▸ 引用文:
* * *

震災法律相談Q&A

2011年3月11日に起きた地震や津波に遭われた方々の力になれればと思います(弁護士法人杜協同)

震災に起因する倒産手続

Q:勤務先の工場が震災で大きな被害を受け、廃業することになってしまいました。

 私もやむをえず転職することにしましたが、すぐに給料は出ませんし、復旧資金で支出も多くなります。

 住宅ローンのほか、いくつか金融機関から借り入れがあるのですが、今は払えません。

 どうしたらよいでしょうか。

A:まずは住宅ローン等の取扱金融機関の窓口に相談してみてください。

 当然に認められるわけではありませんが、金融機関によって、金利の減免や支払の猶予に応じている場合があります。

 

Q:とりあえず相談してみたいと思います。

* * *

▸ 抜粋記録:
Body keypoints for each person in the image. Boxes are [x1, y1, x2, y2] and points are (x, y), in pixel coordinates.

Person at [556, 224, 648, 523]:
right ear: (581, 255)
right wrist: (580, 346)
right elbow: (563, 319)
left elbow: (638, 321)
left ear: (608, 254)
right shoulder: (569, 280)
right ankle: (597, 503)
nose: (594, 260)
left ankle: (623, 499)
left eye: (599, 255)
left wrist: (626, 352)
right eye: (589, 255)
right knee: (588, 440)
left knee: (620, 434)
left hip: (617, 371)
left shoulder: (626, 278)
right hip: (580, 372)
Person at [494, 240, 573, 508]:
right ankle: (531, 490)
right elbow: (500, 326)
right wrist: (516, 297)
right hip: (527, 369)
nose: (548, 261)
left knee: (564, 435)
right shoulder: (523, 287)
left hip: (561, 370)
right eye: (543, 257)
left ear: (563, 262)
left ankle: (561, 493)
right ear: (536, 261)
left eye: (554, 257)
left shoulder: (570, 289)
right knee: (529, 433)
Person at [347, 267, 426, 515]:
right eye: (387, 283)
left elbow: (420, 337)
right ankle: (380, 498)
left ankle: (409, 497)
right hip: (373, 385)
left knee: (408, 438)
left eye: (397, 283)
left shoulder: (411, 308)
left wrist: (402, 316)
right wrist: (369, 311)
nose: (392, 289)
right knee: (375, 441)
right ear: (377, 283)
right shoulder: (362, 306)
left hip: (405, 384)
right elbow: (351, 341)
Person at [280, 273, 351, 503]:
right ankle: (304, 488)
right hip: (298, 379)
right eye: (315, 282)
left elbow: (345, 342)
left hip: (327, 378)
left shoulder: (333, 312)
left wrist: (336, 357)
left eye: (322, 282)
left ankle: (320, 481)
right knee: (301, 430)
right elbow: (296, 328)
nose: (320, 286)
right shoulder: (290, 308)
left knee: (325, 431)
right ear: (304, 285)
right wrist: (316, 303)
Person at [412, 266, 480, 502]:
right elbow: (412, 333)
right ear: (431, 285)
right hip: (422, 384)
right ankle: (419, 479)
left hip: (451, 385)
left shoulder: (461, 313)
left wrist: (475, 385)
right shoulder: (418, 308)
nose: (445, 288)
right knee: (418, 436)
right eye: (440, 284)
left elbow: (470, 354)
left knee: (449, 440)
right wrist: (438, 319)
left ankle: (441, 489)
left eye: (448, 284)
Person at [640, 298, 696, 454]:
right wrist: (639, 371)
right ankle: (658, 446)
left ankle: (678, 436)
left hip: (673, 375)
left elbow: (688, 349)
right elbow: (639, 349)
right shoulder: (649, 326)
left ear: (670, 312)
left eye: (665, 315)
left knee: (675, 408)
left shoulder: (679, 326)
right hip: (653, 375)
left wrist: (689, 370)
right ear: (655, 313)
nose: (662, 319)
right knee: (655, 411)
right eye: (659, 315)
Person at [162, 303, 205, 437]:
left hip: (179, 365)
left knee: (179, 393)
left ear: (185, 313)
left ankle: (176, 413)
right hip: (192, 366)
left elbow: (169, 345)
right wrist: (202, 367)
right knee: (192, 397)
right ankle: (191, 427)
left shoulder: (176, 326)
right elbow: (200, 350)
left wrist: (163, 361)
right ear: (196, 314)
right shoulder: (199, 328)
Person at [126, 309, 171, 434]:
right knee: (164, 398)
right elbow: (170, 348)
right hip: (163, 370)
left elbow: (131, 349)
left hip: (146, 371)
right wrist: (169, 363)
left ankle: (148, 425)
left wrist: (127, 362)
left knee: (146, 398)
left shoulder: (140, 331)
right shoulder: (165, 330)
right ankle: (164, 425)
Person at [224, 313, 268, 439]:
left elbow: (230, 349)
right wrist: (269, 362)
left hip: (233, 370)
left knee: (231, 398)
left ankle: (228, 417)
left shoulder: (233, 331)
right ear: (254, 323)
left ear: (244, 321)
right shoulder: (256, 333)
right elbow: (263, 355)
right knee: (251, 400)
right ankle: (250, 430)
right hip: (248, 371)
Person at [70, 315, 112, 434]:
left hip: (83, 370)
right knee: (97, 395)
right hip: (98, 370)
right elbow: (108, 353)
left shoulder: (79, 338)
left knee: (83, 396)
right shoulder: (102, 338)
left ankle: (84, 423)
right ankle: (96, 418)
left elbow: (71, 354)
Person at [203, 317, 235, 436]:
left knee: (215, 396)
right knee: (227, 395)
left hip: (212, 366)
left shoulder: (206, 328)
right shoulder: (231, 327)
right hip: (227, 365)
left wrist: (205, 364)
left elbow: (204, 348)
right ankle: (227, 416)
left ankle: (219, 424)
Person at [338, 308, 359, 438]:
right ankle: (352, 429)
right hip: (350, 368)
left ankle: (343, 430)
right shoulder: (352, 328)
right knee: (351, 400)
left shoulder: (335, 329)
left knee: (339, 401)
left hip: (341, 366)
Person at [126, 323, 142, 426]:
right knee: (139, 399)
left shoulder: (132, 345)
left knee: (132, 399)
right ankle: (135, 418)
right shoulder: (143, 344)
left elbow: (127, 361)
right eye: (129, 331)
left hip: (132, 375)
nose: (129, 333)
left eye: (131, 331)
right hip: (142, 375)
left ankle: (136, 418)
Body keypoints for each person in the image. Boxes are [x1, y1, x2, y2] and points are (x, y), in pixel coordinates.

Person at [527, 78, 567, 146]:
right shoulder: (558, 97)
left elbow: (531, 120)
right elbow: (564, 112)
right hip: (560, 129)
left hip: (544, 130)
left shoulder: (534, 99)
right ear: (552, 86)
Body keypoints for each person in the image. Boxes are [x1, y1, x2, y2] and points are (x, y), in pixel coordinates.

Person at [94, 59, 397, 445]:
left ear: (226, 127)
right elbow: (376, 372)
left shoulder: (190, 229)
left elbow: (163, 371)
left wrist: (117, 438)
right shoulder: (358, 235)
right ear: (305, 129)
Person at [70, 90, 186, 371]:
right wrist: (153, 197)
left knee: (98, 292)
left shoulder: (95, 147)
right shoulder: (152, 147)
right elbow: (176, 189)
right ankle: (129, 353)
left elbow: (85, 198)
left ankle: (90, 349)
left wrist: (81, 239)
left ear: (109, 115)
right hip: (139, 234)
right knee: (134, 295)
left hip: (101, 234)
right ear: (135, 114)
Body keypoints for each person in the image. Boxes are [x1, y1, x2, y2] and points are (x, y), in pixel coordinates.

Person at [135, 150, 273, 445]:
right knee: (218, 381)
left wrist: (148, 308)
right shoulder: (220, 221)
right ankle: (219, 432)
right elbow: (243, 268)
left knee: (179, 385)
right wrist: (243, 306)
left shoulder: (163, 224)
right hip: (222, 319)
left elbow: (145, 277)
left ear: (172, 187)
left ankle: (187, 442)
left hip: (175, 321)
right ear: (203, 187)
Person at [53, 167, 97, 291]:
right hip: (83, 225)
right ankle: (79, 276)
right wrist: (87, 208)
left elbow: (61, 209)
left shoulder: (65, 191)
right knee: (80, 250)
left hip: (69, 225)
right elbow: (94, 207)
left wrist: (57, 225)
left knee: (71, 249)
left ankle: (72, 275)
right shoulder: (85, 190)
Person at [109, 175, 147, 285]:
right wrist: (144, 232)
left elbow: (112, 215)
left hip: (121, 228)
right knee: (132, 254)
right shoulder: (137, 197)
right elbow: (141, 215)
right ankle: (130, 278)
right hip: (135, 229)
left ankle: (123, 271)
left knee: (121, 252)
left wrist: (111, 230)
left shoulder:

* * *

▸ 指示: 震災の法律相談についての引用文を、一字も変えずに全文書き写してください。 引用文だけを手がかりにすること。

▸ 結果:
震災法律相談Q&A

2011年3月11日に起きた地震や津波に遭われた方々の力になれればと思います(弁護士法人杜協同)

震災に起因する倒産手続

Q:勤務先の工場が震災で大きな被害を受け、廃業することになってしまいました。

 私もやむをえず転職することにしましたが、すぐに給料は出ませんし、復旧資金で支出も多くなります。

 住宅ローンのほか、いくつか金融機関から借り入れがあるのですが、今は払えません。

 どうしたらよいでしょうか。

A:まずは住宅ローン等の取扱金融機関の窓口に相談してみてください。

 当然に認められるわけではありませんが、金融機関によって、金利の減免や支払の猶予に応じている場合があります。

 

Q:とりあえず相談してみたいと思います。